Your task is to transcribe the entries below exactly, from their first line down to the line containing "Table 1. Basic", and to stop there.
START EXERCISE MATERIAL
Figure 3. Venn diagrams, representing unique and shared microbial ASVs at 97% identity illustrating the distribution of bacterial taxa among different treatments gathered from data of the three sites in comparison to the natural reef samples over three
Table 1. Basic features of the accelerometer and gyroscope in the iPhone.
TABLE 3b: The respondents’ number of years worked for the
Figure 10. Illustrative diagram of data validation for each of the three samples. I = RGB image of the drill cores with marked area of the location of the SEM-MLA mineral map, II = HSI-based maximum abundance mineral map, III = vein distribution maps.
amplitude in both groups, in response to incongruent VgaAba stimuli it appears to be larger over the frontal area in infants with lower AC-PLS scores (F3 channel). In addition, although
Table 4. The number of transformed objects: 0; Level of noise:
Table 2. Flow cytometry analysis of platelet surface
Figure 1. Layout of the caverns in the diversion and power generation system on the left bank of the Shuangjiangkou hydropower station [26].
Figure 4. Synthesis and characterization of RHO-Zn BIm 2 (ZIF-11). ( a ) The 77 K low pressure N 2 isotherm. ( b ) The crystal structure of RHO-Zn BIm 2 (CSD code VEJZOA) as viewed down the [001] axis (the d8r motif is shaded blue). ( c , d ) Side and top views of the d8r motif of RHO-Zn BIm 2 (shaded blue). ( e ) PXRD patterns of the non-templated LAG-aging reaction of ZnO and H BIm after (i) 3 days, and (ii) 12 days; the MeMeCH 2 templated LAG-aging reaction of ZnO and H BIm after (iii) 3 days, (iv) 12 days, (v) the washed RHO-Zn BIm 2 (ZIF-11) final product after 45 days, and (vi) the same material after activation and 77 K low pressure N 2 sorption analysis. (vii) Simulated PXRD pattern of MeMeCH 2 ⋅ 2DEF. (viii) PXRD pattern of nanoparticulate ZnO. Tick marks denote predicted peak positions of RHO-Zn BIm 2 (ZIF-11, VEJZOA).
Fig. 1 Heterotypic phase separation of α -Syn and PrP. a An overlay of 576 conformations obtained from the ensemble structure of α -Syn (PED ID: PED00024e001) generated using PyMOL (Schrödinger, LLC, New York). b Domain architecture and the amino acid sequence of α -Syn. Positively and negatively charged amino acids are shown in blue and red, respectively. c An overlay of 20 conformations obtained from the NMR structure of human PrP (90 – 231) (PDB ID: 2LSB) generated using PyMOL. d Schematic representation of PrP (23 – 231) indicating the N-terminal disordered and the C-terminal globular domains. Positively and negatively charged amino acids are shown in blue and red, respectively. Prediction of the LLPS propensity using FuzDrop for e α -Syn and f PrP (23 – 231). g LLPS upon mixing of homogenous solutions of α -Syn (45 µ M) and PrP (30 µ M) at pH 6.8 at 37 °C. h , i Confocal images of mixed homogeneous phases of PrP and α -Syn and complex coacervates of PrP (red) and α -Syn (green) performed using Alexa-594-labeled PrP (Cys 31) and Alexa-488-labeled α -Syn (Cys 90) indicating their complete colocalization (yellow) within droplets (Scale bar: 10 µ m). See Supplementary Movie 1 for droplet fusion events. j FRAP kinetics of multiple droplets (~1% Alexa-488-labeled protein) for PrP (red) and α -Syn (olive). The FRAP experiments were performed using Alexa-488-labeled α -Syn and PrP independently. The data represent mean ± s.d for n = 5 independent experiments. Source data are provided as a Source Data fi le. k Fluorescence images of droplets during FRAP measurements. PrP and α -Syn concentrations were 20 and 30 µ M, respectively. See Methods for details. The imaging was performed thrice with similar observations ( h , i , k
END EXERCISE MATERIAL
OUTPUT OF THE EXERCISE
Figure 3. Venn diagrams, representing unique and shared microbial ASVs at 97% identity illustrating the distribution of bacterial taxa among different treatments gathered from data of the three sites in comparison to the natural reef samples over three
Table 1. Basic features of the accelerometer and gyroscope in the iPhone.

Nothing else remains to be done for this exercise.